**Aufgabe 1:** Wie viel kostet ein Krippenplatz in Innsbruck laut dem Seitentext im Monat?
----- Seitentext
Innsbruck - Rund 400 Euro kostet es monatlich, sein Kind in einer Krippe in Innsbruck unterzubringen - in einer privaten, wohlgemerkt, städtische Einrichtungen für unter Dreijährige gibt es in der Tiroler Landeshauptstadt keine. "Das können sich nicht nur viele Familien nicht leisten, sogar wenn man genug Geld hat, findet man derzeit einfach keinen Platz. Die Betreuung von Kleinkindern ist in Tirol ein eklatantes Problem", sagt Ursula Jennewein vom Dachverband Selbstorganisierte Kinderbetreuung.
----------
**Aufgabe 2:** Schreib die folgenden Datensätze Zeile für Zeile genau ab.
----- Gegebene Daten
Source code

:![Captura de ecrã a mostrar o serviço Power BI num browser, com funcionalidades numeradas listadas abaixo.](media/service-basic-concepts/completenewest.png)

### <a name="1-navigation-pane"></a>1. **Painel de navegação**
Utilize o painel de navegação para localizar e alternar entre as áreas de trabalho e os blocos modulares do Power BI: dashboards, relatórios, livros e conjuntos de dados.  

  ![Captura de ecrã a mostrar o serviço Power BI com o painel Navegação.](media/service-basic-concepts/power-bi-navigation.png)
----------
**Lösung 1:** Rund 400 Euro.

**Lösung 2:**
Source code

:![Captura de ecrã a mostrar o serviço Power BI num browser, com funcionalidades numeradas listadas abaixo.](media/service-basic-concepts/completenewest.png)

### <a name="1-navigation-pane"></a>1. **Painel de navegação**
Utilize o painel de navegação para localizar e alternar entre as áreas de trabalho e os blocos modulares do Power BI: dashboards, relatórios, livros e conjuntos de dados.  

  ![Captura de ecrã a mostrar o serviço Power BI com o painel Navegação.](media/service-basic-concepts/power-bi-navigation.png)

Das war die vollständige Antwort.